---- EXTRACT PROVIDED

Sorry, Greta: The Norwegian Nobel committee had a reputation to recover
Well, surprise, surprise: The Norwegian Nobel committee has decided to award the 2019 Peace Prize to someone who at least worked on promoting actual...peace.
Here's the Johnny-on-the-spot Guardian, which sets such store by such awards:
The Norwegian Nobel committee has decided to award the Nobel peace prize for 2019 to Ethiopian prime minister Abiy Ahmed’s efforts to achieve peace and international cooperation and for his decisive initiative to resolve the border conflict with neighbouring Eritrea.
Apparently, they'd been ripping each others' heads off, and he put a stop to it. In some purviews, that's called making peace.
It stands in stark contrast to the hype surrounding young Greta Thunberg, the Swedish-backed Nobel Peace Prize favorite, who made headlines with her global warming tantrums, including a bratty, insolent, and almost comically melodramatic speech at the United Nations claiming we had all stolen her dreams. She knew nothing about her topic, but she was very, very certain about it. More to the point, she was famous only because she was backed by a cabal of corporate green hucksters intent on making a market killing instead of some kid standing on a soapbox, yelling, which is what she'd be otherwise. She's now having the time of her life on an around-the-world tour, taking in the rainforest among other things, which is every bored Swedish teenager's dream.
No wonder most Swedes are just a little skeptical of Thunberg's rock-certain claims about climate change.
You can call young Greta's melodramatics fodder for lefty applause, but it's not what anyone sane recognizes as "peace."
That's probably important to the Nobel committee, given the hits it's taken to its credibility in awarding the Nobel prize to assorted clowns whose work revolves around lefty applause instead of actually creating peace.

--------

GIVEN PROBLEM 1:
From the rows below, take every line from the one containing "family: Nyctaginaceae" up to and including the one containing "genus: Marmota". Arrange these lines as a JSON list of strings, one string per line, and leave out blank lines.

---- LISTED RECORDS

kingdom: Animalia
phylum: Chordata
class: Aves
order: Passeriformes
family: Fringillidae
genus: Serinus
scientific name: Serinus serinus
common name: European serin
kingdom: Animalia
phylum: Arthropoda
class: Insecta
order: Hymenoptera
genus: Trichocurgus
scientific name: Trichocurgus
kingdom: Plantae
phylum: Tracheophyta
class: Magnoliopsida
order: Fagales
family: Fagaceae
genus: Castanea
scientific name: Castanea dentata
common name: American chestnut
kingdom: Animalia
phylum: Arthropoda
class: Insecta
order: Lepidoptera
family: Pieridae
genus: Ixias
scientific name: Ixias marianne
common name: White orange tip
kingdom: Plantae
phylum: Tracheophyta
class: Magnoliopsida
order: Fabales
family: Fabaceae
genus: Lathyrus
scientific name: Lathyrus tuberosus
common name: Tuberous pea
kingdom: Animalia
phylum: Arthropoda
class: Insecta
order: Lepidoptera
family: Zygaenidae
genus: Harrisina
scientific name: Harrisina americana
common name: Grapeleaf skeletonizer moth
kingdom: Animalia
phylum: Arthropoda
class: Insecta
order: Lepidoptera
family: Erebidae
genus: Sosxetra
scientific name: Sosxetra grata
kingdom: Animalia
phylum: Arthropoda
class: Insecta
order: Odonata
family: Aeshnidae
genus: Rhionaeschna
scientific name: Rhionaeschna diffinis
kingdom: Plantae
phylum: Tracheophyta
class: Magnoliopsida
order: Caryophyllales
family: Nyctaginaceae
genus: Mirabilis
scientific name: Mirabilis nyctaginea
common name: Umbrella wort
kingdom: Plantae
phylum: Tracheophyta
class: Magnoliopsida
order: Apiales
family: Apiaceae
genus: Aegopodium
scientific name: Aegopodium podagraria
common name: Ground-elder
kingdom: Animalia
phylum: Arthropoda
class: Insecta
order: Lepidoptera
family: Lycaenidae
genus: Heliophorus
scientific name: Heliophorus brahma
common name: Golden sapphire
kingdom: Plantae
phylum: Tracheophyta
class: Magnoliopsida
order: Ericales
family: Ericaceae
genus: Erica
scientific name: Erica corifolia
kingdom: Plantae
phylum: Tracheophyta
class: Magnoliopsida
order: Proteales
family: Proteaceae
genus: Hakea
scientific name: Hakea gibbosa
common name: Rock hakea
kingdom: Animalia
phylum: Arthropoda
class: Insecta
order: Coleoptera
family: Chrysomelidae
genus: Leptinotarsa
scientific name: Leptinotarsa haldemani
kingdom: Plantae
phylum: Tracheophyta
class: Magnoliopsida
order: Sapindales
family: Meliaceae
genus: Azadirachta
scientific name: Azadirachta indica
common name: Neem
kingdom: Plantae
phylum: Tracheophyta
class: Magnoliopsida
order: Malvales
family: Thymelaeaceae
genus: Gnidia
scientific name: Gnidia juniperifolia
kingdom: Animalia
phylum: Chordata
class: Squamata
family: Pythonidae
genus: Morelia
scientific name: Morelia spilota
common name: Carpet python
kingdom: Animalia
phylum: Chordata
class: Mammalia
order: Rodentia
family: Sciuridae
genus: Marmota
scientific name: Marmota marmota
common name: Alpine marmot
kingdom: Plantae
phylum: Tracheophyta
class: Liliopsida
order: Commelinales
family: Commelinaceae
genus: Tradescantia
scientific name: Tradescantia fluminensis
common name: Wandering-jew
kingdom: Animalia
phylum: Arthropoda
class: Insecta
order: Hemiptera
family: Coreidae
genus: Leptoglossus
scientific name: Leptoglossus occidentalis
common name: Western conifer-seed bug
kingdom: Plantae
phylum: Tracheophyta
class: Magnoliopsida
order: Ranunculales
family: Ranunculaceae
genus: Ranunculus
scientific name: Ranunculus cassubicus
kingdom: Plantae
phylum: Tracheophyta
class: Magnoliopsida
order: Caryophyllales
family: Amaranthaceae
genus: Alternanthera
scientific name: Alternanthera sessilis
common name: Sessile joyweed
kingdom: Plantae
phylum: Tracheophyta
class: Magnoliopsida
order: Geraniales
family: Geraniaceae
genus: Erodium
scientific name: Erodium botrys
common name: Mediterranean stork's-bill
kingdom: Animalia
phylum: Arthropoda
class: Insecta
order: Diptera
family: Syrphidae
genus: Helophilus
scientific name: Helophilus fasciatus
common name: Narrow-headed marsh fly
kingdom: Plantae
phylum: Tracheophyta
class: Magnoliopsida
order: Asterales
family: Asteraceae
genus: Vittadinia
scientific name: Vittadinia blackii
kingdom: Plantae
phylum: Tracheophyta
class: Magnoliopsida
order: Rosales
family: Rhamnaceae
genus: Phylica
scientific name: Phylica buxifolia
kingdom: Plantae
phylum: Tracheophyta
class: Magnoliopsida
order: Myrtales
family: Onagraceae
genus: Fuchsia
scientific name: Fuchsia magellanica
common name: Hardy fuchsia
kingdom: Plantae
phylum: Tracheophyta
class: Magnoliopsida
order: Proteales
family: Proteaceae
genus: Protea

--------

GIVEN PROBLEM 2:
List every organization named in the opinion piece about the Nobel Peace Prize.

TASK RESPONSE 1:
[
  "family: Nyctaginaceae",
  "genus: Mirabilis",
  "scientific name: Mirabilis nyctaginea",
  "common name: Umbrella wort",
  "kingdom: Plantae",
  "phylum: Tracheophyta",
  "class: Magnoliopsida",
  "order: Apiales",
  "family: Apiaceae",
  "genus: Aegopodium",
  "scientific name: Aegopodium podagraria",
  "common name: Ground-elder",
  "kingdom: Animalia",
  "phylum: Arthropoda",
  "class: Insecta",
  "order: Lepidoptera",
  "family: Lycaenidae",
  "genus: Heliophorus",
  "scientific name: Heliophorus brahma",
  "common name: Golden sapphire",
  "kingdom: Plantae",
  "phylum: Tracheophyta",
  "class: Magnoliopsida",
  "order: Ericales",
  "family: Ericaceae",
  "genus: Erica",
  "scientific name: Erica corifolia",
  "kingdom: Plantae",
  "phylum: Tracheophyta",
  "class: Magnoliopsida",
  "order: Proteales",
  "family: Proteaceae",
  "genus: Hakea",
  "scientific name: Hakea gibbosa",
  "common name: Rock hakea",
  "kingdom: Animalia",
  "phylum: Arthropoda",
  "class: Insecta",
  "order: Coleoptera",
  "family: Chrysomelidae",
  "genus: Leptinotarsa",
  "scientific name: Leptinotarsa haldemani",
  "kingdom: Plantae",
  "phylum: Tracheophyta",
  "class: Magnoliopsida",
  "order: Sapindales",
  "family: Meliaceae",
  "genus: Azadirachta",
  "scientific name: Azadirachta indica",
  "common name: Neem",
  "kingdom: Plantae",
  "phylum: Tracheophyta",
  "class: Magnoliopsida",
  "order: Malvales",
  "family: Thymelaeaceae",
  "genus: Gnidia",
  "scientific name: Gnidia juniperifolia",
  "kingdom: Animalia",
  "phylum: Chordata",
  "class: Squamata",
  "family: Pythonidae",
  "genus: Morelia",
  "scientific name: Morelia spilota",
  "common name: Carpet python",
  "kingdom: Animalia",
  "phylum: Chordata",
  "class: Mammalia",
  "order: Rodentia",
  "family: Sciuridae",
  "genus: Marmota"
]

TASK RESPONSE 2:
The Norwegian Nobel committee, the Guardian, the United Nations